Rewrite everything from the line containing "text Tabela 1: Descrição" down to the line containing "text A fonte", putting "String" wherever "Texto" appears and changing nothing else.

*Data listing*:
┌──
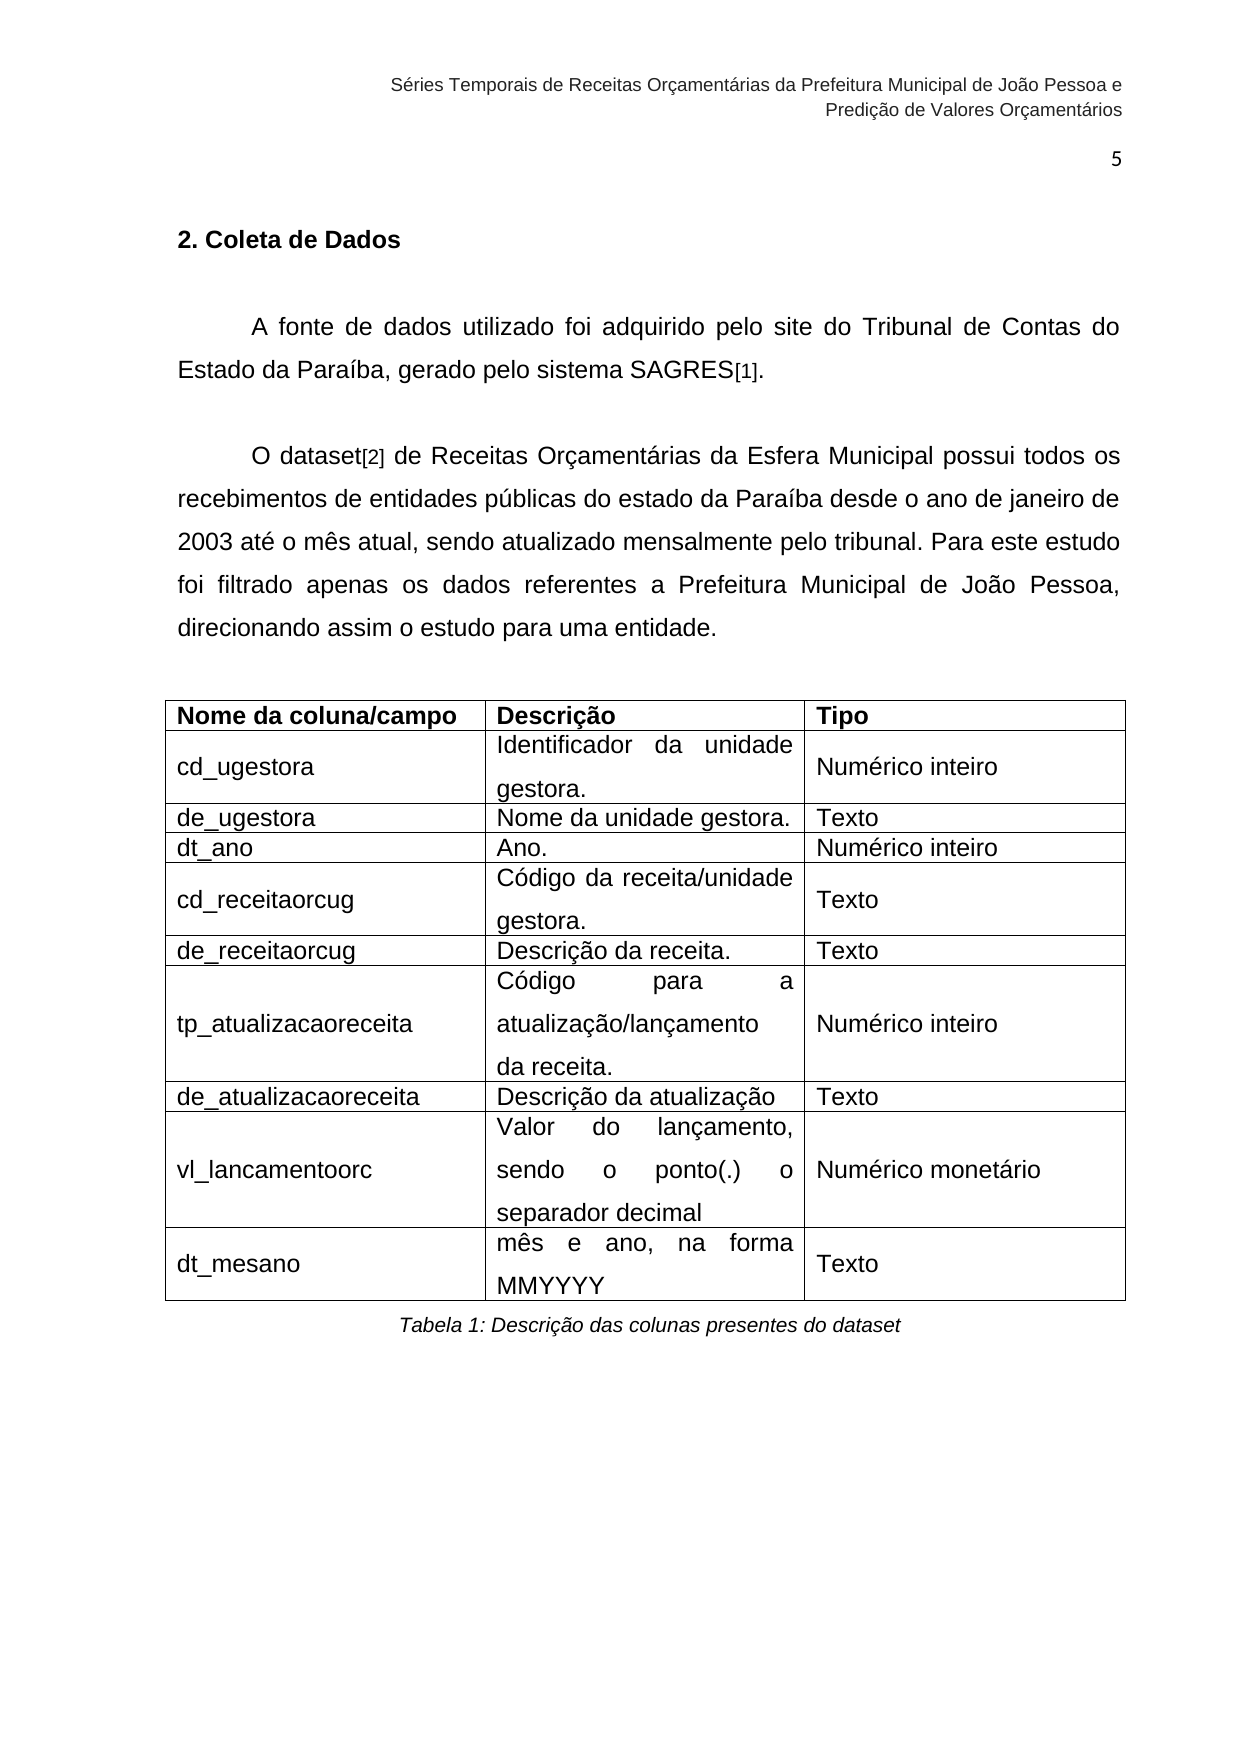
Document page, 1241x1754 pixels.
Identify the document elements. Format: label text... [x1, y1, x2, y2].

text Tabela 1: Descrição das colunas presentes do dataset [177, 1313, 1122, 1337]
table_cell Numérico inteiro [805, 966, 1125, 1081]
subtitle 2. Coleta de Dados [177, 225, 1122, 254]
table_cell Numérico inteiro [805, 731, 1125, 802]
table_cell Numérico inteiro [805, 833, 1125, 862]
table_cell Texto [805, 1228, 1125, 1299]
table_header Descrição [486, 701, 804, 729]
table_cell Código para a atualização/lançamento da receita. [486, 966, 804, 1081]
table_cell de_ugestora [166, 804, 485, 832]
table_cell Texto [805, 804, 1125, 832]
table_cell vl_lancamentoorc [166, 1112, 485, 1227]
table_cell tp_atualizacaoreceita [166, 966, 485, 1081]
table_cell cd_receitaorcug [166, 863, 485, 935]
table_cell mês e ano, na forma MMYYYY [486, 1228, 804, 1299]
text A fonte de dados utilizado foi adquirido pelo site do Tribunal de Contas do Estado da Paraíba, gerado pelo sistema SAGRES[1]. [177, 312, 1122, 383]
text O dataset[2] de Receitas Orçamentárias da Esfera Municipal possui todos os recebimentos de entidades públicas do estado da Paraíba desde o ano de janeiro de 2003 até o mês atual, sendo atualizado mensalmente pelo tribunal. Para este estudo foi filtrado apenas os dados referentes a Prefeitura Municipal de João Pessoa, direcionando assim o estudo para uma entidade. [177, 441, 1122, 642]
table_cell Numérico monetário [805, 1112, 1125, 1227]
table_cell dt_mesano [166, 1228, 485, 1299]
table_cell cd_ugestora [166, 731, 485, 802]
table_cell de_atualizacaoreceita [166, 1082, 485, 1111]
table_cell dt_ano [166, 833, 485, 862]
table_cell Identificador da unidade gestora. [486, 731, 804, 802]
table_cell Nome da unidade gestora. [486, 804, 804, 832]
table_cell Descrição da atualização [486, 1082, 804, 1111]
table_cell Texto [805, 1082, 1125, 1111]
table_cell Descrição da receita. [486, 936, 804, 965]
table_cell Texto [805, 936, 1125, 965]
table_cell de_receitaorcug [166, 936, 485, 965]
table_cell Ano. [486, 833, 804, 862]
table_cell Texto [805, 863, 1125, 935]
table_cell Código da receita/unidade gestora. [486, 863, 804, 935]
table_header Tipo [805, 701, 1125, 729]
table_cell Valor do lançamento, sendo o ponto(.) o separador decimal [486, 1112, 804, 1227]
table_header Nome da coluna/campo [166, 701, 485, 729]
└──
*Exercise output*:
text Tabela 1: Descrição das colunas presentes do dataset [177, 1313, 1122, 1337]
table_cell Numérico inteiro [805, 966, 1125, 1081]
subtitle 2. Coleta de Dados [177, 225, 1122, 254]
table_cell Numérico inteiro [805, 731, 1125, 802]
table_cell Numérico inteiro [805, 833, 1125, 862]
table_cell String [805, 1228, 1125, 1299]
table_header Descrição [486, 701, 804, 729]
table_cell Código para a atualização/lançamento da receita. [486, 966, 804, 1081]
table_cell de_ugestora [166, 804, 485, 832]
table_cell String [805, 804, 1125, 832]
table_cell vl_lancamentoorc [166, 1112, 485, 1227]
table_cell tp_atualizacaoreceita [166, 966, 485, 1081]
table_cell cd_receitaorcug [166, 863, 485, 935]
table_cell mês e ano, na forma MMYYYY [486, 1228, 804, 1299]
text A fonte de dados utilizado foi adquirido pelo site do Tribunal de Contas do Estado da Paraíba, gerado pelo sistema SAGRES[1]. [177, 312, 1122, 383]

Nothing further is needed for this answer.